- Opening Delimiter -

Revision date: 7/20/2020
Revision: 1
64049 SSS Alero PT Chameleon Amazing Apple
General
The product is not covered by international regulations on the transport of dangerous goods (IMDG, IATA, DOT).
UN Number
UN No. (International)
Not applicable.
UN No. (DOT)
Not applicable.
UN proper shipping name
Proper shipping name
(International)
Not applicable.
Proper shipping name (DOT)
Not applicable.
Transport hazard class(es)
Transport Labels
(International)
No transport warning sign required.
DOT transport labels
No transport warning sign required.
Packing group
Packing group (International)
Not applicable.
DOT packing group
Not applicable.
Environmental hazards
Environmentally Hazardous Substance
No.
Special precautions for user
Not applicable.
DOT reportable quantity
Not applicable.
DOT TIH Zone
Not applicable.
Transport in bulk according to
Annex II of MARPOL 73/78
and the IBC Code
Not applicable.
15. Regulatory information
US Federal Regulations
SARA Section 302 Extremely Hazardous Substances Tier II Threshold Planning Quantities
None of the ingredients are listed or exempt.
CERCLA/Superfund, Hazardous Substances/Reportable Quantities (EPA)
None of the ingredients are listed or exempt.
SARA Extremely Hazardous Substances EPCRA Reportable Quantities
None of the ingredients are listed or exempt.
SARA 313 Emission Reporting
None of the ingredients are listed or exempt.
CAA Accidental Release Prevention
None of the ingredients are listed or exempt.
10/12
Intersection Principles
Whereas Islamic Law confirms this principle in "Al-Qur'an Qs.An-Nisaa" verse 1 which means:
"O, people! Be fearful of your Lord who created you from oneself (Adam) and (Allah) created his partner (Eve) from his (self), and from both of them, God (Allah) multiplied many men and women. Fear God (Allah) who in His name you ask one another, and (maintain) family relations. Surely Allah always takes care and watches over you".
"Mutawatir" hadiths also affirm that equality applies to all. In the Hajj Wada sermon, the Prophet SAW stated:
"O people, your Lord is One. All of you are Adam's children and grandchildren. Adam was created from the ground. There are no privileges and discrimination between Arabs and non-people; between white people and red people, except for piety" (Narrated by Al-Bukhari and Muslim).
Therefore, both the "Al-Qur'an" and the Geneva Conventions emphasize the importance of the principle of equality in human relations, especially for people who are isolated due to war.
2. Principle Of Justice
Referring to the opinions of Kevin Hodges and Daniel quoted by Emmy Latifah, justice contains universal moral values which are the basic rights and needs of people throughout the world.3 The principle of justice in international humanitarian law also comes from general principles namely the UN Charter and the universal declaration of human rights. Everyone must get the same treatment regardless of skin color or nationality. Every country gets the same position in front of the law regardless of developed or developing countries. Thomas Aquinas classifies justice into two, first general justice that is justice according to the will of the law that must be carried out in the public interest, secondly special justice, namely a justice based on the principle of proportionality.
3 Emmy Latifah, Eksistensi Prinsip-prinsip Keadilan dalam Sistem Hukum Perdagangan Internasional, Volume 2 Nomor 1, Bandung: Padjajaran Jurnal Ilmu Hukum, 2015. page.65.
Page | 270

- Closing Delimiter -
- Opening Delimiter -

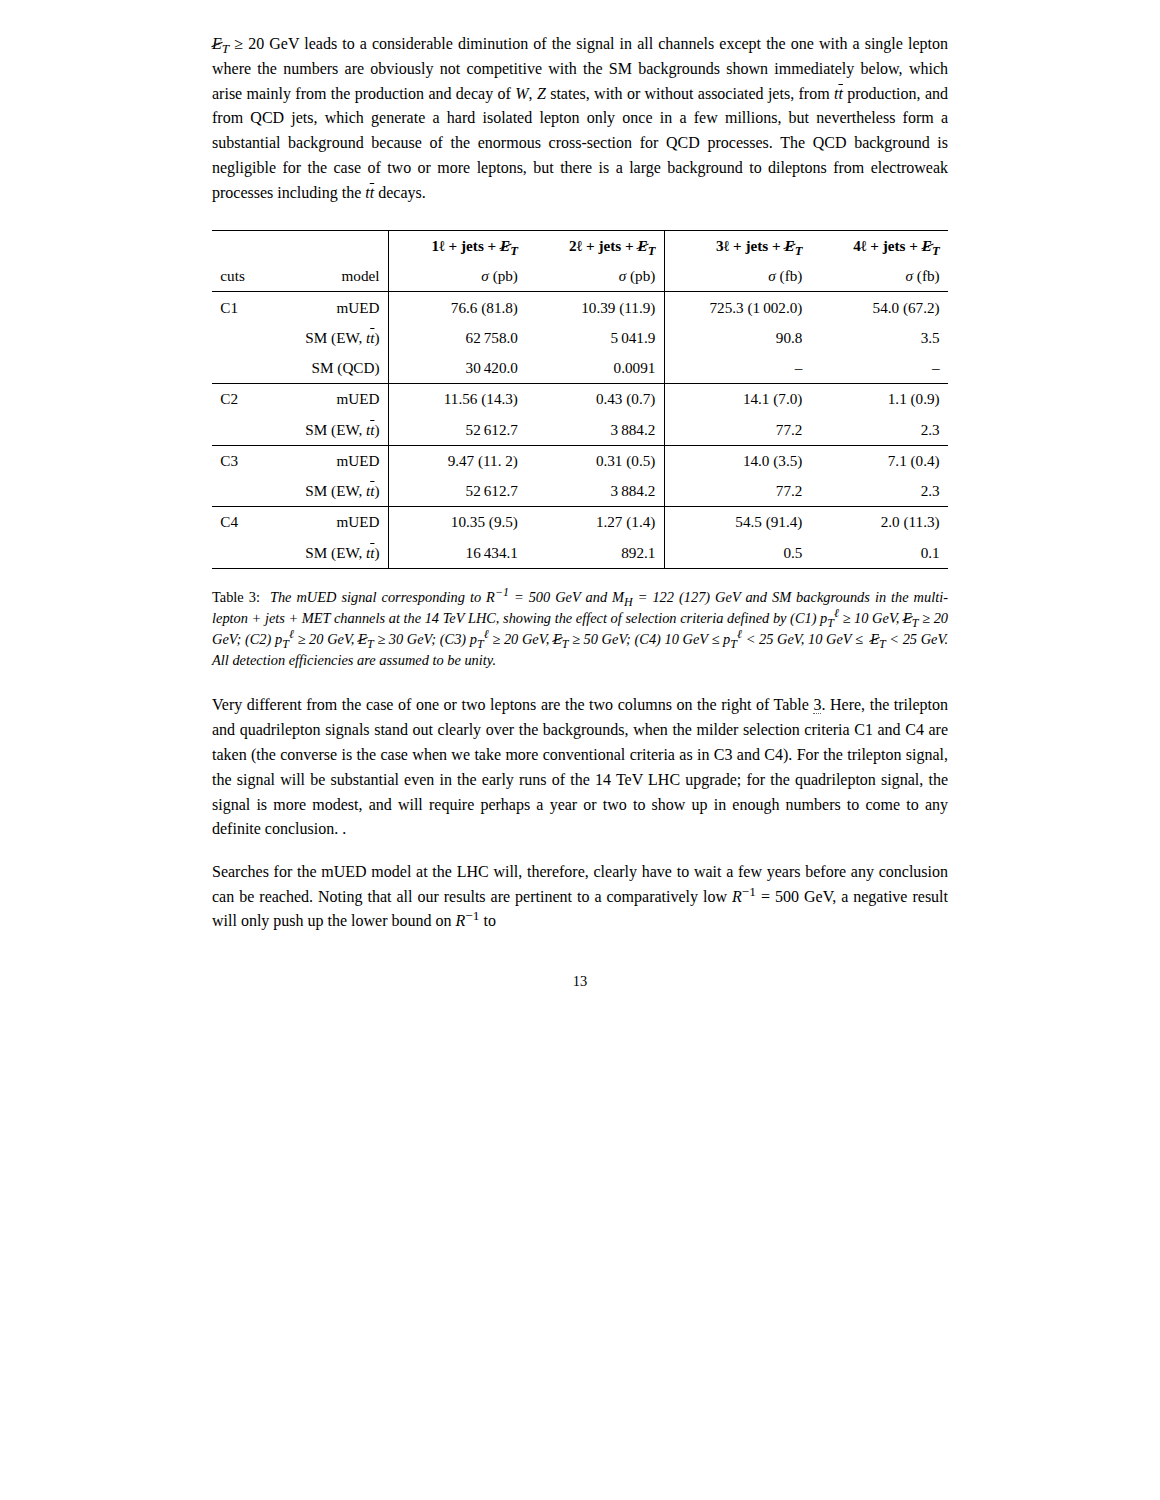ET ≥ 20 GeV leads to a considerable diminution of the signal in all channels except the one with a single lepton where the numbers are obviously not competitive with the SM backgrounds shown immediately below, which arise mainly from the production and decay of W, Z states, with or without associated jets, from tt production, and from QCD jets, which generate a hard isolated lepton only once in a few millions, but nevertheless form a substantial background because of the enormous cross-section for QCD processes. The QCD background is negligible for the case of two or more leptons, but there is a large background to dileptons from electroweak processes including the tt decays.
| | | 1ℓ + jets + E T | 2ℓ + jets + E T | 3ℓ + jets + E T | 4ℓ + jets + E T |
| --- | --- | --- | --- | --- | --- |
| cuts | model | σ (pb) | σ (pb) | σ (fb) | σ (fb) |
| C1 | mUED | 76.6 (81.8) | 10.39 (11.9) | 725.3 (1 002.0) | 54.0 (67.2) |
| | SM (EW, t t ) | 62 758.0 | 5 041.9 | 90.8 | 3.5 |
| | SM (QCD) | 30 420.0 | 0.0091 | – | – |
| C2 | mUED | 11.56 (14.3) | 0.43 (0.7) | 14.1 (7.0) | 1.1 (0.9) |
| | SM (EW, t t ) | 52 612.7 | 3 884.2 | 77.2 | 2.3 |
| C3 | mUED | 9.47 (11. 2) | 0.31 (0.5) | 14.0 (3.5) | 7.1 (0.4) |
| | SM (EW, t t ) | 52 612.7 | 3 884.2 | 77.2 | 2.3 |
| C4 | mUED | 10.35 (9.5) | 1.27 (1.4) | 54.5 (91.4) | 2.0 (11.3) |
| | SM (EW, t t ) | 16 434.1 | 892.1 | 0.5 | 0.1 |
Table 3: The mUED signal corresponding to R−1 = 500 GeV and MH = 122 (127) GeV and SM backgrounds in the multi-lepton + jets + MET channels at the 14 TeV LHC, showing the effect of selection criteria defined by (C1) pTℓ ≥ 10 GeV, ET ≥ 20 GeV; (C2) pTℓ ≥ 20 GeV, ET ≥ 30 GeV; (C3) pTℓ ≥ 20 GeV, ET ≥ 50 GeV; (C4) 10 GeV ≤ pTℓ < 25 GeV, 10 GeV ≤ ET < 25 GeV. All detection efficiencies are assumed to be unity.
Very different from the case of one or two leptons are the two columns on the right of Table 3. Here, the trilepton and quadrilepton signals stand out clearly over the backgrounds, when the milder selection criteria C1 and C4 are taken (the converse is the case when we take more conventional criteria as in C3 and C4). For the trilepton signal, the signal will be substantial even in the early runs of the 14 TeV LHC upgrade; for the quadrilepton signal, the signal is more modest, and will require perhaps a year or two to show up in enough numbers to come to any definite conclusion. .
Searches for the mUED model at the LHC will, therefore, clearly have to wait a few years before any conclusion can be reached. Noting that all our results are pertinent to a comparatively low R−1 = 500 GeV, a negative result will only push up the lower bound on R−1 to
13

- Closing Delimiter -
- Opening Delimiter -

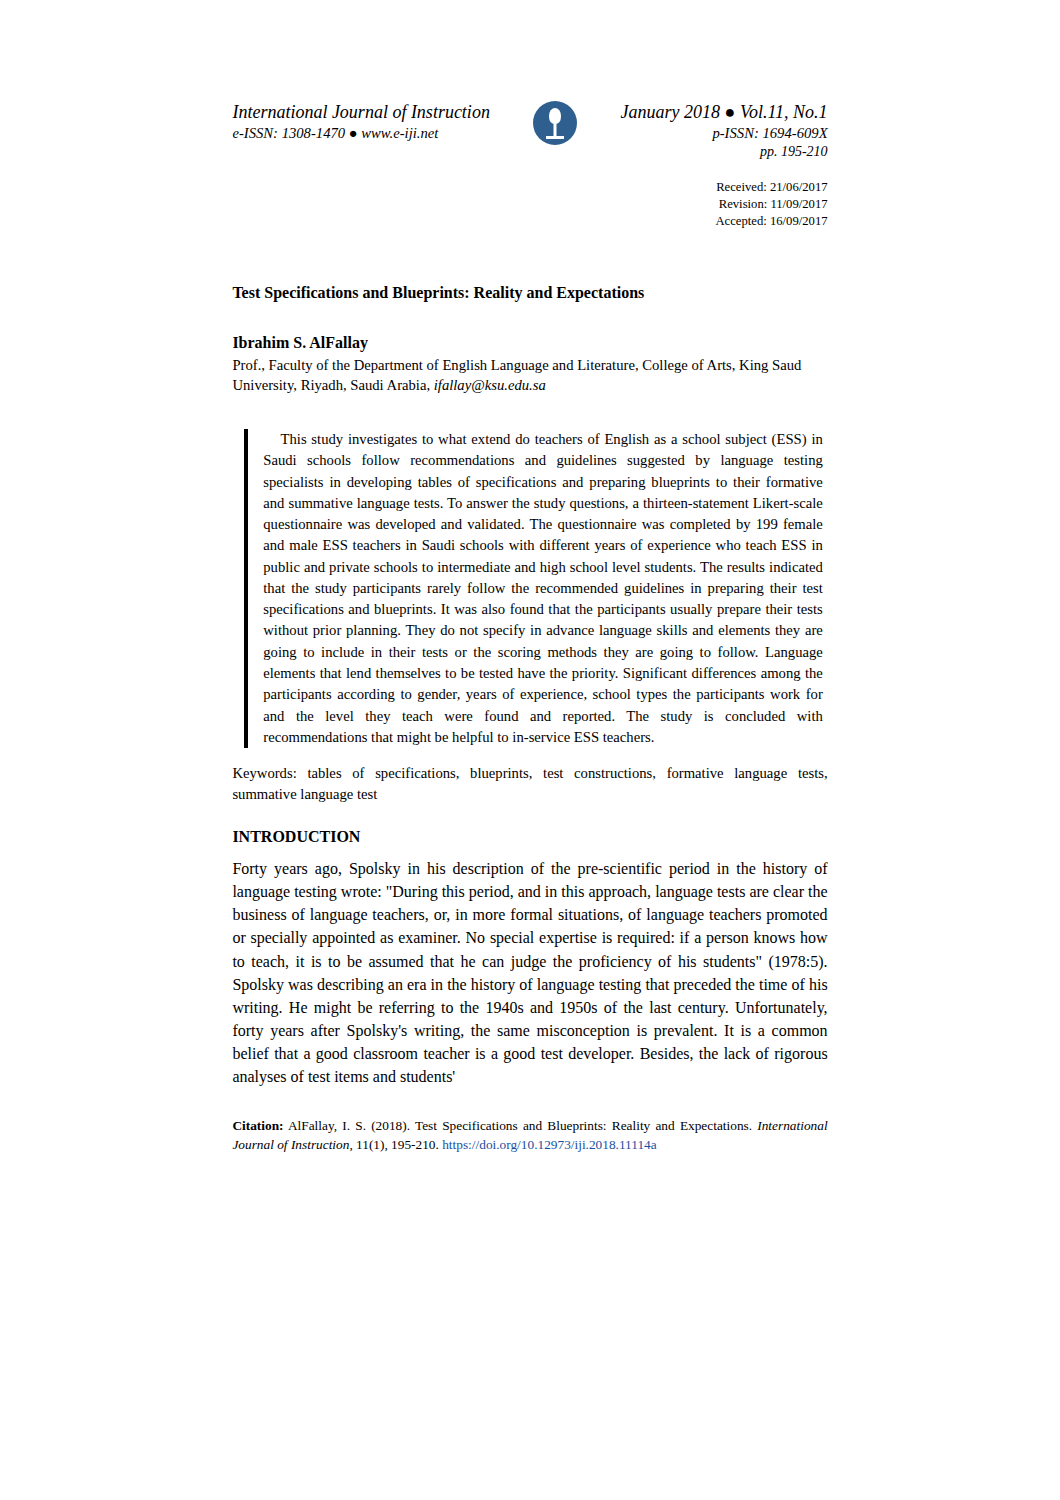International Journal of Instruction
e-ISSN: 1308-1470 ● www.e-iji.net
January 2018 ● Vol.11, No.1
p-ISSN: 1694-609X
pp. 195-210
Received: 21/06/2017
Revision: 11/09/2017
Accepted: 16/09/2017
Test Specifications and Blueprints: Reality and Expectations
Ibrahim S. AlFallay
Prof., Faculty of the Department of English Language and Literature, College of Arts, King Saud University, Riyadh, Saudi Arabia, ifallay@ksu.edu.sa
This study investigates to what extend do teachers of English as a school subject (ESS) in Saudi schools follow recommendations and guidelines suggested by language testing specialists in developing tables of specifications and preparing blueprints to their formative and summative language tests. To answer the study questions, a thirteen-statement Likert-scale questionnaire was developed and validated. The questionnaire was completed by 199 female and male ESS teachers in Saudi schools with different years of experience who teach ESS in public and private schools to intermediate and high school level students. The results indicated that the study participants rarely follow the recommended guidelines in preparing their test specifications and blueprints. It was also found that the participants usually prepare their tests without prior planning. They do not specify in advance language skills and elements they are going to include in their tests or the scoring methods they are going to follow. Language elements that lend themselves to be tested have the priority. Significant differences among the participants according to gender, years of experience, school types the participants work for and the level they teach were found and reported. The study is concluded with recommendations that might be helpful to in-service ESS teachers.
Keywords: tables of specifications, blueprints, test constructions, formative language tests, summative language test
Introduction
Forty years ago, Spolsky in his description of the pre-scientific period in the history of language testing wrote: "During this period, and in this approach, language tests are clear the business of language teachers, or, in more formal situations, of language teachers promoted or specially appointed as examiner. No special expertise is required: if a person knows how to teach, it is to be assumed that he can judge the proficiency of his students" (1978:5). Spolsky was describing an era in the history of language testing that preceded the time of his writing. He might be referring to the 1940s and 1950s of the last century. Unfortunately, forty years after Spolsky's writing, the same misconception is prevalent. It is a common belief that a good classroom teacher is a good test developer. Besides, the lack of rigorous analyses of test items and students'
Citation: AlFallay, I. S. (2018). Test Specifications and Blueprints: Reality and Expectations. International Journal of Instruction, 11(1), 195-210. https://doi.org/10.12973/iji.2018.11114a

- Closing Delimiter -

A verbatim transcription is needed of the lines above, starting at the line with "e-ISSN: 1308-1470 ● www.e-iji.net" and ending at the line with "Prof., Faculty of", both included, and of nothing else.

e-ISSN: 1308-1470 ● www.e-iji.net
January 2018 ● Vol.11, No.1
p-ISSN: 1694-609X
pp. 195-210
Received: 21/06/2017
Revision: 11/09/2017
Accepted: 16/09/2017
Test Specifications and Blueprints: Reality and Expectations
Ibrahim S. AlFallay
Prof., Faculty of the Department of English Language and Literature, College of Arts, King Saud University, Riyadh, Saudi Arabia, ifallay@ksu.edu.sa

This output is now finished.